Last Edit: Jun 19, 2007 22:15:04 GMT -6 by Nitaidas
I didn't realize it, but there are several bonuses in making Plato's Symposium the model of this forum. In the first place, it is about love. The forum too is about love and in a way about the way in which love uplifts a person the way the love for Krsna uplifts a person. As I have been rereading the text, I can't help but think of Krsna every time the god of love is mentioned in the text. There too it is said at the very beginning that for some reason the god of love, though the most powerful of the gods, is the one who is rarely singled out for praise. One is reminded of Narada's admonition to Vyasa at the beginning of the Bhagavata that though he has expounded dharma, he has not sufficiently expounded Bhagavata dharma and thus he feels oddly ill at ease.

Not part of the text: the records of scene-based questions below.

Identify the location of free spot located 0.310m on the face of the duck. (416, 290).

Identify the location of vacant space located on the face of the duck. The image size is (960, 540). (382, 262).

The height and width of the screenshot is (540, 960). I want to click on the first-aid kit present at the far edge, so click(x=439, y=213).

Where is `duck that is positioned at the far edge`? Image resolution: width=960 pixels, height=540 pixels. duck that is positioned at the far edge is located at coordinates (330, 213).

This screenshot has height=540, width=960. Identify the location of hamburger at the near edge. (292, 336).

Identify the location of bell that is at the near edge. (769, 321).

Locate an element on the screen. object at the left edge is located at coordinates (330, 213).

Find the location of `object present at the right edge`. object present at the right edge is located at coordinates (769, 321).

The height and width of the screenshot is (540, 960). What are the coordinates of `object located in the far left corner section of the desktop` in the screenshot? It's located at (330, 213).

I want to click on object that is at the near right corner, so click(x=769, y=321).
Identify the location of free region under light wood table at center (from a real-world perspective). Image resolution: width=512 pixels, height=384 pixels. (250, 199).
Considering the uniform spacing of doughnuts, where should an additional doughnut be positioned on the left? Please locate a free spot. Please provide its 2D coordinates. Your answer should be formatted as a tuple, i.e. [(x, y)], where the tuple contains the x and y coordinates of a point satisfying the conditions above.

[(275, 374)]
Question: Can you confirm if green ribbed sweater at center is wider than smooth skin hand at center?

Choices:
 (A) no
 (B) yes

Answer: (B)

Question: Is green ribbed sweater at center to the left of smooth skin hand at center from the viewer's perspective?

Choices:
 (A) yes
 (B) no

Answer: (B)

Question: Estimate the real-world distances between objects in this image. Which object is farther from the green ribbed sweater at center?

I specially like the speech of Aristophanes which his peculiar understanding of how the human race evolved. The bifurcation at the beginning of the hermaphrodite beings into male and female remind one of that wonderful passage of the Brhadaranyaka Upanisad wherein Brahman. large, the size of a male and female joined together, split into two and become the primordial male and female through which all the sexed species are created.
There is a great deal of resonance between the Indic texts and the Greek texts, no doubt because of the Indo-European inheritance.
This is something I would like to explore more as time goes on.